> _Prompt_: Reproduce verbatim the lines of the records that begin with the line containing "maktmissbruk mot kvinnor." and end with the line containing "i jämställdhetsfrågan efter", including both of those lines.

Dataset records START

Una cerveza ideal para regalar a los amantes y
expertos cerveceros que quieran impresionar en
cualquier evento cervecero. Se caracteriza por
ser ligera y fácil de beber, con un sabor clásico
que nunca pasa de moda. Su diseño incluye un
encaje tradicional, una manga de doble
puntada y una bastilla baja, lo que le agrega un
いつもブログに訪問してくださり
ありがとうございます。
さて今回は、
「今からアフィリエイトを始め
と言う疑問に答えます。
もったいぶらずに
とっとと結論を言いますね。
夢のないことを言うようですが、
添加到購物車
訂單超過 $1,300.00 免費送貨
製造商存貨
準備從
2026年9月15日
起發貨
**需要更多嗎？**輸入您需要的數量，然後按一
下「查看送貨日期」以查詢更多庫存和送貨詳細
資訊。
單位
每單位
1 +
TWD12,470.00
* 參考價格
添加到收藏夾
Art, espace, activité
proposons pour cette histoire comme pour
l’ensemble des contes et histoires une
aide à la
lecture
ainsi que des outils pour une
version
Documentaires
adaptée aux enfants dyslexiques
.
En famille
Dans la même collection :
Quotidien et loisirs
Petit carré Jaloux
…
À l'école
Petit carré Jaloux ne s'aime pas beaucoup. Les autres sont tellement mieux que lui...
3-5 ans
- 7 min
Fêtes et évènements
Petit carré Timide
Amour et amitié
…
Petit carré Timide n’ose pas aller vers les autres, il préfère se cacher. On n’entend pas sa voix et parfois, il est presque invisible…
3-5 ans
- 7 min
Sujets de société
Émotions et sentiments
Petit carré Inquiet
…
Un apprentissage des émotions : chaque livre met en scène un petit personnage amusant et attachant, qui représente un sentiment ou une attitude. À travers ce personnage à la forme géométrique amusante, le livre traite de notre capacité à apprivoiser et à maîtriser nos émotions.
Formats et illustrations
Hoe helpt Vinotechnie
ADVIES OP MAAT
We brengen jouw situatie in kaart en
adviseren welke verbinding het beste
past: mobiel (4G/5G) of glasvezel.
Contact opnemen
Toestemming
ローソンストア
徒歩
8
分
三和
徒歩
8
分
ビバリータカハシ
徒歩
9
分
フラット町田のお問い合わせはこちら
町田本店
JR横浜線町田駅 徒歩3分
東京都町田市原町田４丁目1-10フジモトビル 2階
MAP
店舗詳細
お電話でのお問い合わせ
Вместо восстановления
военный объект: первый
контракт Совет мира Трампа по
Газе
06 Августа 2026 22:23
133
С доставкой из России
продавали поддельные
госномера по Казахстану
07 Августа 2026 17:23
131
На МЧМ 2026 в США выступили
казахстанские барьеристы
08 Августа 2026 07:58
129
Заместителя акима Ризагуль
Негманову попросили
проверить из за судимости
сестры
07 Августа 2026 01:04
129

Dataset records END
Dataset records START

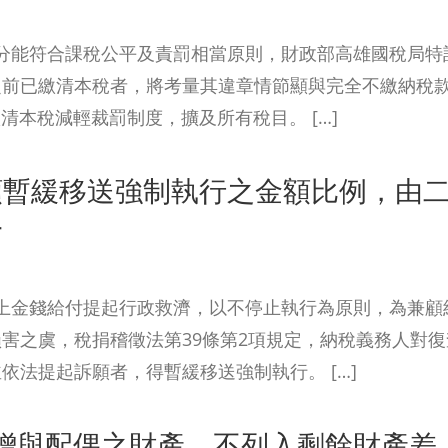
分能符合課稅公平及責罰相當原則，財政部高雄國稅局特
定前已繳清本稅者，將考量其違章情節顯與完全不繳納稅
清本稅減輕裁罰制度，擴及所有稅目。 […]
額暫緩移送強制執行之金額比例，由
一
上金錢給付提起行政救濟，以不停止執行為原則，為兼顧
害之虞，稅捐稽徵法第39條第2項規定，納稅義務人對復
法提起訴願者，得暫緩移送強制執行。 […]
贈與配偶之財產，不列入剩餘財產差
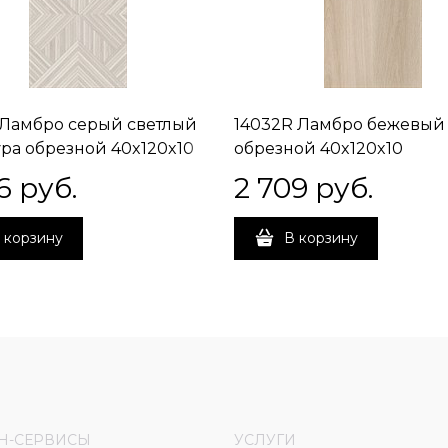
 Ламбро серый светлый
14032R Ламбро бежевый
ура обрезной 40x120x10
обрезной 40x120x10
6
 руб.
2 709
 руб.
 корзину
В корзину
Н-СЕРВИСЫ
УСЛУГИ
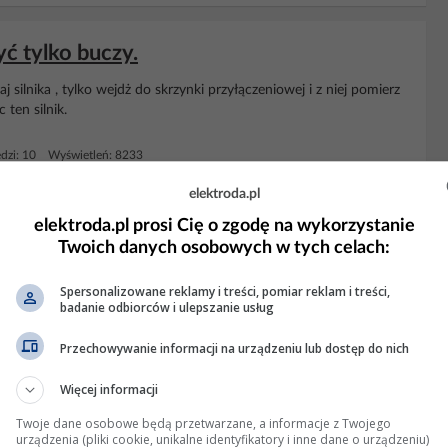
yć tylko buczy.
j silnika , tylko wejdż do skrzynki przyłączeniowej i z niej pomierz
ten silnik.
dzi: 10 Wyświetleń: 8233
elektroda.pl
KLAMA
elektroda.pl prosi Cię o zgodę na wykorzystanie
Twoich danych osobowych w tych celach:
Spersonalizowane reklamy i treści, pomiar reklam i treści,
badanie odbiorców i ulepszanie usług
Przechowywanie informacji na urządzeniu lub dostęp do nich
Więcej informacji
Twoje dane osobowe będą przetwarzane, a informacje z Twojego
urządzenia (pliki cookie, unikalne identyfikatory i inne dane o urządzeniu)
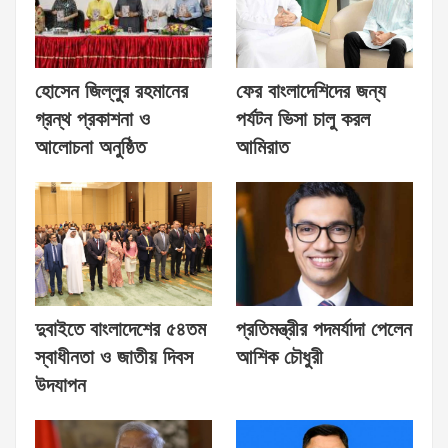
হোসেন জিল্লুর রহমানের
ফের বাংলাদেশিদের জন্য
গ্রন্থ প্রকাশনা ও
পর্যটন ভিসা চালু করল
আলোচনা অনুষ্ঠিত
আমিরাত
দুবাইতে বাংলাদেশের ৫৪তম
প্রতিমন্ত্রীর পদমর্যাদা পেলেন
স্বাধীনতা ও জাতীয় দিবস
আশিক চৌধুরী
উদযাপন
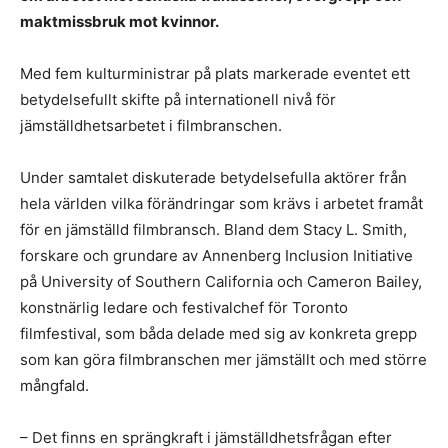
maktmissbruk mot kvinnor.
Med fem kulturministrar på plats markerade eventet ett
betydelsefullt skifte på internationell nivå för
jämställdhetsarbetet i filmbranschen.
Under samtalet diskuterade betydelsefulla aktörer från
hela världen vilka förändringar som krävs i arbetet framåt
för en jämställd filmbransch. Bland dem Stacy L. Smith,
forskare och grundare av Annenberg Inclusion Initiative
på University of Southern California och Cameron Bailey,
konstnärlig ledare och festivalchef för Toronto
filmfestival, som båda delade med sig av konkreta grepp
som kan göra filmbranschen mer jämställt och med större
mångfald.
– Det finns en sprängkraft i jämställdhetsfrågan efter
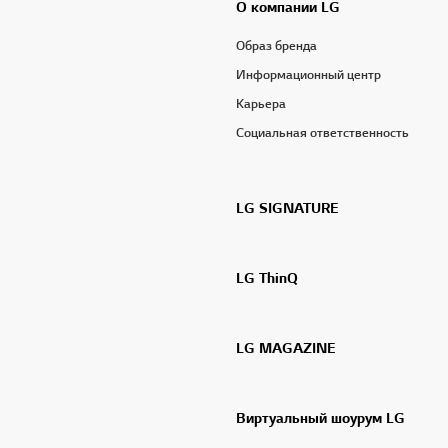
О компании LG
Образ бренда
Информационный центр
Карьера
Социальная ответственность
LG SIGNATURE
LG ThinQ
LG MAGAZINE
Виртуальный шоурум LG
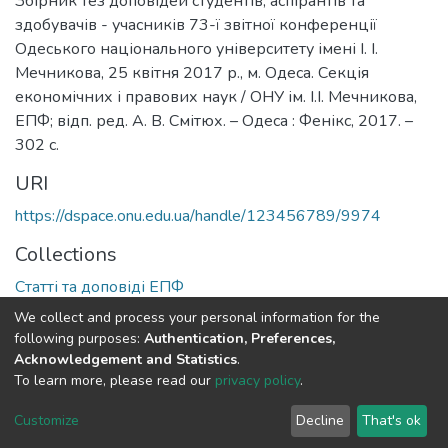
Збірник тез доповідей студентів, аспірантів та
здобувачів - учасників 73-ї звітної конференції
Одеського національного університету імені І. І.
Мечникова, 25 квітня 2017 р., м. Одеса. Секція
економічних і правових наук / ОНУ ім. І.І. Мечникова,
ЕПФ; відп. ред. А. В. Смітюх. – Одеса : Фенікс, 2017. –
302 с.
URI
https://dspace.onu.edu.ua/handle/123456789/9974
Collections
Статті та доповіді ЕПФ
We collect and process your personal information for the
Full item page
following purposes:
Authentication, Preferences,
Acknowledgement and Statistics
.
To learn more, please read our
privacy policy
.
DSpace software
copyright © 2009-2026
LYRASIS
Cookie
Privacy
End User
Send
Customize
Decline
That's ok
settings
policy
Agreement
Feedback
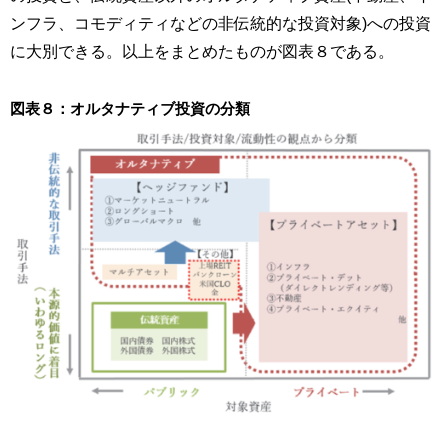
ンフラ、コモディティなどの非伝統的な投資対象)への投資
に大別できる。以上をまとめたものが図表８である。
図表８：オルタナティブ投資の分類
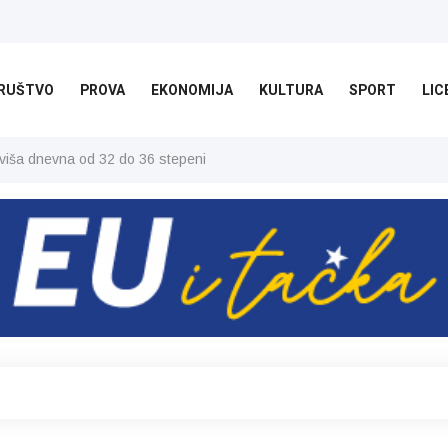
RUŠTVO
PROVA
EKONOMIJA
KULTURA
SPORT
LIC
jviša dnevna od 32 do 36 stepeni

Dataset records END
Dataset records START

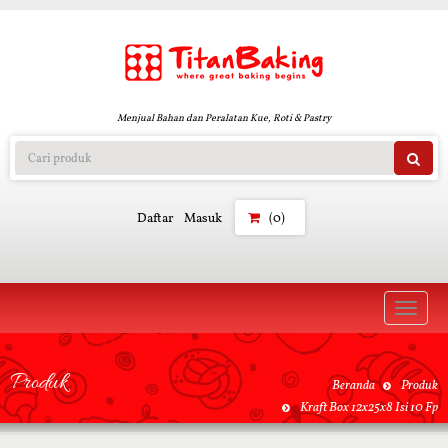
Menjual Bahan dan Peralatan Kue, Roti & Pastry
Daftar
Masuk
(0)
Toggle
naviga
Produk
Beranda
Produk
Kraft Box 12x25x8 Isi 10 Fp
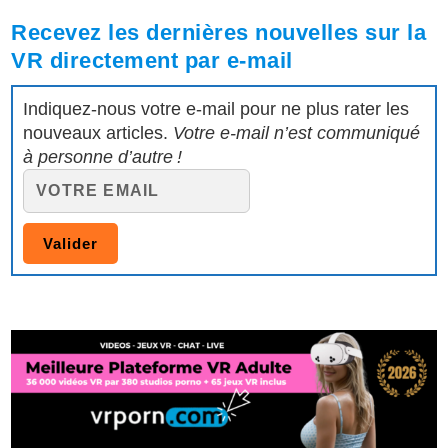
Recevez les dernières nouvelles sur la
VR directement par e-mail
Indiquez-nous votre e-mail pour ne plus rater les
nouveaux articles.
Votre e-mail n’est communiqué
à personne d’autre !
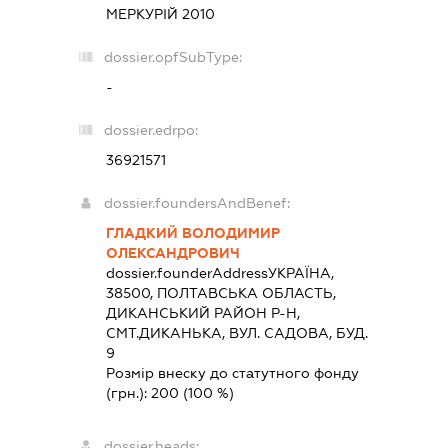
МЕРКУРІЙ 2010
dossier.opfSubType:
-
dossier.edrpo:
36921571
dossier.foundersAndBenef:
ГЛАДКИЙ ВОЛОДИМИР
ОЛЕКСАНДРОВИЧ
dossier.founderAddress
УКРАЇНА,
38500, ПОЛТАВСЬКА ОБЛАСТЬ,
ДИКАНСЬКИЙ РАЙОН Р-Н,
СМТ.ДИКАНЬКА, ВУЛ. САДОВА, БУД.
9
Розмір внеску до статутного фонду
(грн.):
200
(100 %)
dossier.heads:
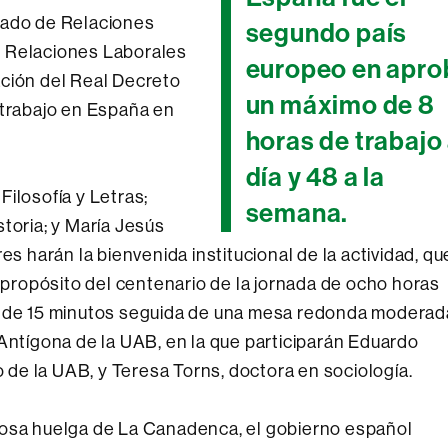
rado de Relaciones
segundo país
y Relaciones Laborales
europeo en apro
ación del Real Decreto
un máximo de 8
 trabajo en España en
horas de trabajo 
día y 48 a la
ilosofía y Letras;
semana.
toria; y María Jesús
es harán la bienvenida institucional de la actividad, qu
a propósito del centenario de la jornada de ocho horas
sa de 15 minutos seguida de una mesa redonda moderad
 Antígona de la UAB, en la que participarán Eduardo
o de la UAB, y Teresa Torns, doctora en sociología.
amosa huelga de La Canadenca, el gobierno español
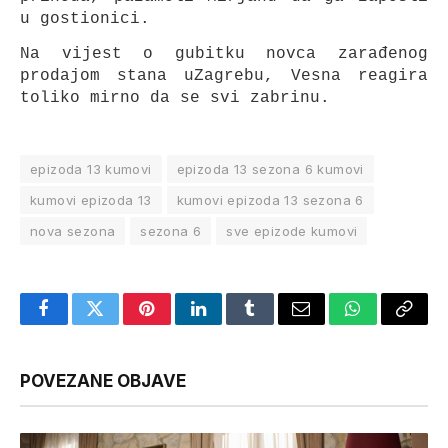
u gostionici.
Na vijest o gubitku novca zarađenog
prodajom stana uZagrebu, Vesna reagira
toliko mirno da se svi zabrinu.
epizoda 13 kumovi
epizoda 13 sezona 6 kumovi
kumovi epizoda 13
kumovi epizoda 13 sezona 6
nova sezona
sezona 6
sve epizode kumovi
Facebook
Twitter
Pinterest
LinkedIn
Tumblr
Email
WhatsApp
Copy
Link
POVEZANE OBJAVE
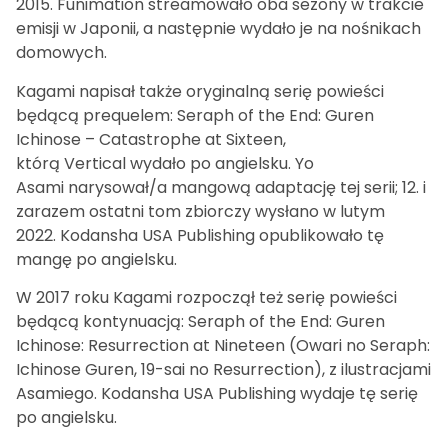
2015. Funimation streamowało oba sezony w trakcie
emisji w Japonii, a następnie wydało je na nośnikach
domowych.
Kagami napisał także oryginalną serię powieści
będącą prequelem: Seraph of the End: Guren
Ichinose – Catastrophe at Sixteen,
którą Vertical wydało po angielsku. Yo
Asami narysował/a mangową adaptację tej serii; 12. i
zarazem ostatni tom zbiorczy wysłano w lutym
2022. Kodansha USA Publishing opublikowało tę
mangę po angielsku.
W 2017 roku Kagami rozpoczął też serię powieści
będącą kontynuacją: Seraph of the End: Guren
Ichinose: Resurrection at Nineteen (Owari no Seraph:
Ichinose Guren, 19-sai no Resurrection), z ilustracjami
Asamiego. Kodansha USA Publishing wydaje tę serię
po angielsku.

Dataset records END

> _Response_:
maktmissbruk mot kvinnor.
Med fem kulturministrar på plats markerade eventet ett
betydelsefullt skifte på internationell nivå för
jämställdhetsarbetet i filmbranschen.
Under samtalet diskuterade betydelsefulla aktörer från
hela världen vilka förändringar som krävs i arbetet framåt
för en jämställd filmbransch. Bland dem Stacy L. Smith,
forskare och grundare av Annenberg Inclusion Initiative
på University of Southern California och Cameron Bailey,
konstnärlig ledare och festivalchef för Toronto
filmfestival, som båda delade med sig av konkreta grepp
som kan göra filmbranschen mer jämställt och med större
mångfald.
– Det finns en sprängkraft i jämställdhetsfrågan efter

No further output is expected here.